What Simmonds is focused on is helping the Flyers make a push toward a spot in the Stanley Cup Playoffs. The Flyers (25-24-7) are eight points out of the second wild card into the playoffs from the Eastern Conference.

He is also enjoying the NHL celebration of Black History Month, which has put a spotlight on players like Willie O'Ree and Mike Marson.

Video: EDM@PHI: Simmonds ties it on the power play

 

Here are Five Questions with ... Wayne Simmonds:

 

What does it mean to you that the NHL is celebrating Black History Month the way it is?

"I think it's awesome. I think the NHL is taking steps to recognize and pay tribute, pay homage, to people like Willie O'Ree, Mike Marson. All the originators of the game. For people like myself, these are guys we looked up to. They allowed us to become part of this League."

 

You've talked a lot in the past about how much Willie O'Ree, the first black player in the NHL, means to you. How old were you when you first learned about him?

"I want to say 6 or 7, but I remember my dad bought me a book, 'Black Ice,' and it was about hockey in Nova Scotia, how they had a league there way before. Probably I was about 10 years old when I started digging and doing my research and doing projects."

 

Now Willie is your friend. What does that mean to you, knowing that you can reach out to a legend of the game anytime you need to?

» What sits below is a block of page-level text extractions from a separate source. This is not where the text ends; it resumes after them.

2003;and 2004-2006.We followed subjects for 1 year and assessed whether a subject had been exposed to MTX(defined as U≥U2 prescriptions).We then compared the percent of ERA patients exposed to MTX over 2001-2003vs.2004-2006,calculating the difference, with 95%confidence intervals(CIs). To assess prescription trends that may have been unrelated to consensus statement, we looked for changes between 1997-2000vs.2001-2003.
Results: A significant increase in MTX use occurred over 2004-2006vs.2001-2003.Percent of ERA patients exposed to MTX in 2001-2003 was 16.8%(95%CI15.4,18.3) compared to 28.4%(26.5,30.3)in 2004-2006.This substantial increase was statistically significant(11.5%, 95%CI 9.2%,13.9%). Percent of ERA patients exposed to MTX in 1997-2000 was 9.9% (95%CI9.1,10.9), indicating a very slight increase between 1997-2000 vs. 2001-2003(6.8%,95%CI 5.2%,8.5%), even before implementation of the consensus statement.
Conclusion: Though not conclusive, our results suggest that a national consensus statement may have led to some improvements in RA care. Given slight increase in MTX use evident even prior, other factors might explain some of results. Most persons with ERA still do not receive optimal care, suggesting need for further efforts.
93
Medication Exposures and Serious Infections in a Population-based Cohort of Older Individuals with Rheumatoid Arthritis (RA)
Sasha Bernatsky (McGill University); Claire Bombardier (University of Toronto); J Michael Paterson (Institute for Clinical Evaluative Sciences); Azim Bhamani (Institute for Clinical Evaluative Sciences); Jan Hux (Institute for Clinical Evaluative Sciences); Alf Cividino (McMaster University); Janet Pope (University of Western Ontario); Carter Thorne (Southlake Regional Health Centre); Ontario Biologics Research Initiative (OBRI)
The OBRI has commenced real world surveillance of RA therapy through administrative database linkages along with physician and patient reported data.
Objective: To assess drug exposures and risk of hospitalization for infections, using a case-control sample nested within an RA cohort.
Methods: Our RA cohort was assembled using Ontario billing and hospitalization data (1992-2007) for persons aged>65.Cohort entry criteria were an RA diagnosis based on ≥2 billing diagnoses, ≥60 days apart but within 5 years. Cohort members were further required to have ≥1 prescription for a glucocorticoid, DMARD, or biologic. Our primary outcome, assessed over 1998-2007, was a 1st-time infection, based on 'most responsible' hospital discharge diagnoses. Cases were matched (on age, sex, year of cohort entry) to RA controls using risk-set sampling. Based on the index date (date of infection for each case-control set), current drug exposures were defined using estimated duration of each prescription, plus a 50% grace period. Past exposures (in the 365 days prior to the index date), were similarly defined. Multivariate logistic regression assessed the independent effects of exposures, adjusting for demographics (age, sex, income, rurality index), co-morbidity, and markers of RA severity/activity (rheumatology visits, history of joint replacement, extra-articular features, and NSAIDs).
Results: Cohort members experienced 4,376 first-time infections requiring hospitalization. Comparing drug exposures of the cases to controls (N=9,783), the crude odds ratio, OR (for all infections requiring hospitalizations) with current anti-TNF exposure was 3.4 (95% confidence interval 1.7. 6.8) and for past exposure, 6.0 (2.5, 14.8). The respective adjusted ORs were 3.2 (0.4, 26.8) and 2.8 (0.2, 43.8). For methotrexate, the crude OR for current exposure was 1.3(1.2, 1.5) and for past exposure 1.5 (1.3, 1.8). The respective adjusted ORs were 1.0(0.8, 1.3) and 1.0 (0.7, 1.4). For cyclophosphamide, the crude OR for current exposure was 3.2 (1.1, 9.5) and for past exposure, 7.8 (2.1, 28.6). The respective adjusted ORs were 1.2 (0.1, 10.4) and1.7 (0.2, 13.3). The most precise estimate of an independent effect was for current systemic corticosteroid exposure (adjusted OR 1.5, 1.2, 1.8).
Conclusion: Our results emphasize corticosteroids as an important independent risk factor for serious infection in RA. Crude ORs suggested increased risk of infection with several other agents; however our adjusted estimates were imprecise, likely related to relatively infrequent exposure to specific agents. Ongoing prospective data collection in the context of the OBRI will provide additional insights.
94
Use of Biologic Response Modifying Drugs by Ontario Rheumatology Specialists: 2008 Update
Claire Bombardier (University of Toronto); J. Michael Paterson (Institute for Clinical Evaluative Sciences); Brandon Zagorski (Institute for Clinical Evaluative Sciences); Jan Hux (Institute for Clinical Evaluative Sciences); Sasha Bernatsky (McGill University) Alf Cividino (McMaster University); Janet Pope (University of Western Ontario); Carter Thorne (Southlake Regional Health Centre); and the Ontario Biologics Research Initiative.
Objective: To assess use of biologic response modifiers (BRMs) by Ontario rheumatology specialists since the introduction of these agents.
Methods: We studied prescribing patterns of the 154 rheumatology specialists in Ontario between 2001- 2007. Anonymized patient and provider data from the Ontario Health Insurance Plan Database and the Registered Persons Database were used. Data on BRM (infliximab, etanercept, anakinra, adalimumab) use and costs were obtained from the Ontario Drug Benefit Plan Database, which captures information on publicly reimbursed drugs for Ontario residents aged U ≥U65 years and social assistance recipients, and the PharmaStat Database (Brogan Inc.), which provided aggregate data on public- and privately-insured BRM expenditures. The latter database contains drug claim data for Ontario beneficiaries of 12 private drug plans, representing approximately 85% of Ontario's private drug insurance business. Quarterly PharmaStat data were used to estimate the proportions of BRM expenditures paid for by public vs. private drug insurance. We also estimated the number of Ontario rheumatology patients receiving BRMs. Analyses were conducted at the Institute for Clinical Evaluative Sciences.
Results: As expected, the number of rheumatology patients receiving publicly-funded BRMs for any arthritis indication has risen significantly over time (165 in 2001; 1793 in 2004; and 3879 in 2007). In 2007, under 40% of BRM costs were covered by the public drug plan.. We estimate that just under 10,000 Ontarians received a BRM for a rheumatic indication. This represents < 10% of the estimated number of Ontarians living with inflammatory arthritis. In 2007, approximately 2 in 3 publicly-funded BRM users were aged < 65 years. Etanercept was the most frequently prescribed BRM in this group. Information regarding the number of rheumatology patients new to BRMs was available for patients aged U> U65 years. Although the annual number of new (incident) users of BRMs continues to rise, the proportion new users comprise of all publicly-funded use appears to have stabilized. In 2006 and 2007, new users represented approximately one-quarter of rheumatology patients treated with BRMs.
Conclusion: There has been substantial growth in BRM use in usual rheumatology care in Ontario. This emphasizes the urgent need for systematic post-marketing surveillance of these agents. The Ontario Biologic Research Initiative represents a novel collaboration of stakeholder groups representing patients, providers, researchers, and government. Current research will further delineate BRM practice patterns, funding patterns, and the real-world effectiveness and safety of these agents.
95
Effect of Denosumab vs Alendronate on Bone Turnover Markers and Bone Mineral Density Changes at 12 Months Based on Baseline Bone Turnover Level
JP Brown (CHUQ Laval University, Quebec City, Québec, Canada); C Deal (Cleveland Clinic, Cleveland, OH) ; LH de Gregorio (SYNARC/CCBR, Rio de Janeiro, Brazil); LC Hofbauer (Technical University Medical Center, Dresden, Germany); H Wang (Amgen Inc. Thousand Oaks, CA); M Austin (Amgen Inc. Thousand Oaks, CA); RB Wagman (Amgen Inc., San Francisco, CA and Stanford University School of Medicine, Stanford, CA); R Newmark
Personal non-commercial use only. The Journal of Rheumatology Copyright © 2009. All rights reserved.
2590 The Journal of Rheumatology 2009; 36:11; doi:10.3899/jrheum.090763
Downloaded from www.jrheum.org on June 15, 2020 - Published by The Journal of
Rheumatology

"It's really cool. It was something that was really unexpected. Because of him I was able to make it to the NHL. Without him I wouldn't be here. For myself, it's a great honor to even be associated with someone like Willie O'Ree.

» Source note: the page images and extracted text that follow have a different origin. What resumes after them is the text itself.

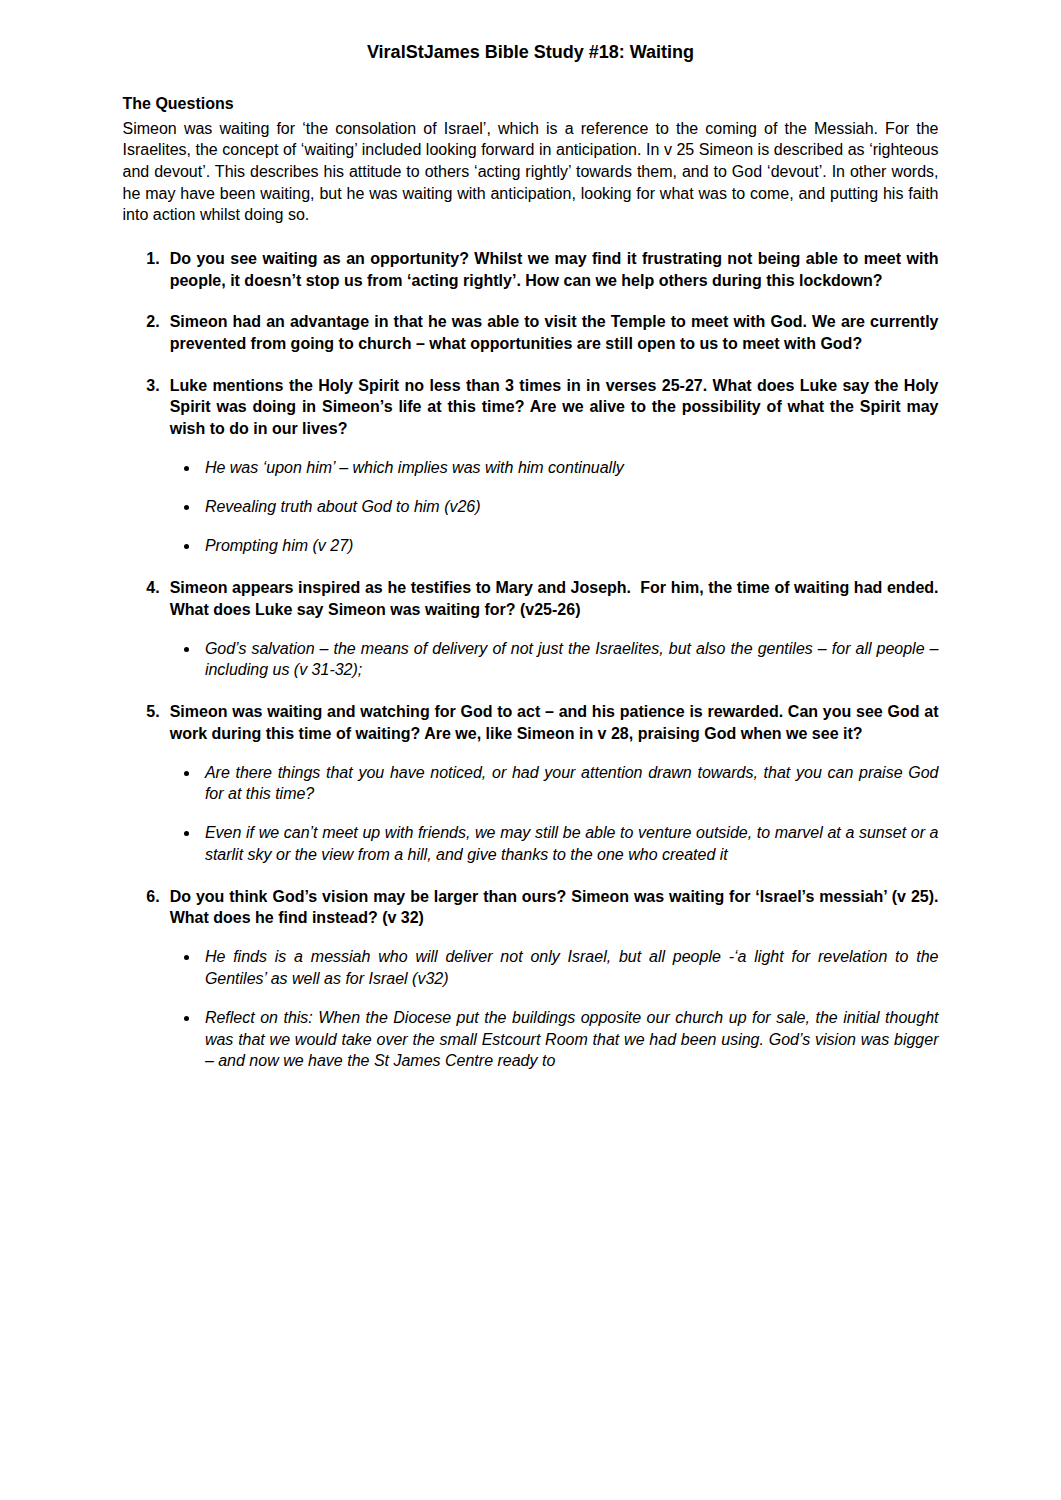ViralStJames Bible Study #18: Waiting
The Questions
Simeon was waiting for ‘the consolation of Israel’, which is a reference to the coming of the Messiah. For the Israelites, the concept of ‘waiting’ included looking forward in anticipation. In v 25 Simeon is described as ‘righteous and devout’. This describes his attitude to others ‘acting rightly’ towards them, and to God ‘devout’. In other words, he may have been waiting, but he was waiting with anticipation, looking for what was to come, and putting his faith into action whilst doing so.
Do you see waiting as an opportunity? Whilst we may find it frustrating not being able to meet with people, it doesn’t stop us from ‘acting rightly’. How can we help others during this lockdown?
Simeon had an advantage in that he was able to visit the Temple to meet with God. We are currently prevented from going to church – what opportunities are still open to us to meet with God?
Luke mentions the Holy Spirit no less than 3 times in in verses 25-27. What does Luke say the Holy Spirit was doing in Simeon’s life at this time? Are we alive to the possibility of what the Spirit may wish to do in our lives?
He was ‘upon him’ – which implies was with him continually
Revealing truth about God to him (v26)
Prompting him (v 27)
Simeon appears inspired as he testifies to Mary and Joseph. For him, the time of waiting had ended. What does Luke say Simeon was waiting for? (v25-26)
God’s salvation – the means of delivery of not just the Israelites, but also the gentiles – for all people – including us (v 31-32);
Simeon was waiting and watching for God to act – and his patience is rewarded. Can you see God at work during this time of waiting? Are we, like Simeon in v 28, praising God when we see it?
Are there things that you have noticed, or had your attention drawn towards, that you can praise God for at this time?
Even if we can’t meet up with friends, we may still be able to venture outside, to marvel at a sunset or a starlit sky or the view from a hill, and give thanks to the one who created it
Do you think God’s vision may be larger than ours? Simeon was waiting for ‘Israel’s messiah’ (v 25). What does he find instead? (v 32)
He finds is a messiah who will deliver not only Israel, but all people -‘a light for revelation to the Gentiles’ as well as for Israel (v32)
Reflect on this: When the Diocese put the buildings opposite our church up for sale, the initial thought was that we would take over the small Estcourt Room that we had been using. God’s vision was bigger – and now we have the St James Centre ready to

"I still remember the first time I met him. Just starstruck. I just swelled up. I remember we were walking out of the (players) tunnel (at Staples Center). He was with his daughter and somebody else. We have the same agent, Eustace King, and I remember he brought him down to the tunnel and he was like let's go, we've got to meet Willie. I remember walking out of the tunnel and I met him and his daughter. I was like a little kid. It was really cool."

Video: MIN@PHI: Simmonds rings in second goal on breakaway

 

Who were the black players you watched growing up?

"My first original favorite player was Jarome Iginla. Just because he was playing at the time and he was someone stylistically, that's someone I'd like to play like. So that was awesome. Also, someone like Tony McKegney, he was a great goal scorer."

 

You've had a charity ball hockey event, Wayne's Road Hockey Warrior, for underprivileged and underserved boys and girls ages 5-9 for a few years where you grew up, in Scarborough, Ontario. How important has it been for you to give back to minority kids the way the previous generation did for you?

"It's been huge. We didn't do it last year, would have been our seventh year, because I got married, had a pretty full plate over the summer. But just hearing and even seeing kids, since that time back six years ago, seven years ago, kids have started playing junior, have graduated to the Ontario Hockey League and stuff like that, it's amazing, just the impact you have. The way I do it back home it's not only for black players, it's for anyone underprivileged, anyone who doesn't necessarily always get the chance to play hockey, come out and play some ball hockey and be a part of something bigger. I always see parents around after the fact, they tell me how much I've impacted their kids. It's pretty heartwarming, pretty special.

"I got this whole idea through (former NHL goalie and current NHL Network analyst) Kevin Weekes because I attended his hockey school when I was younger. I always had that memory in my mind, it always stuck with me, resonated with me. As I got older I said why not try to do something like what Weekes did. My program, any time we have it, we have kids who have graduated, who can't play anymore and now they're counselors. Those kids want to pay it back. ... We had a ton more kids the summer before that came back that had participated as players and came back to help out and counsel the kids."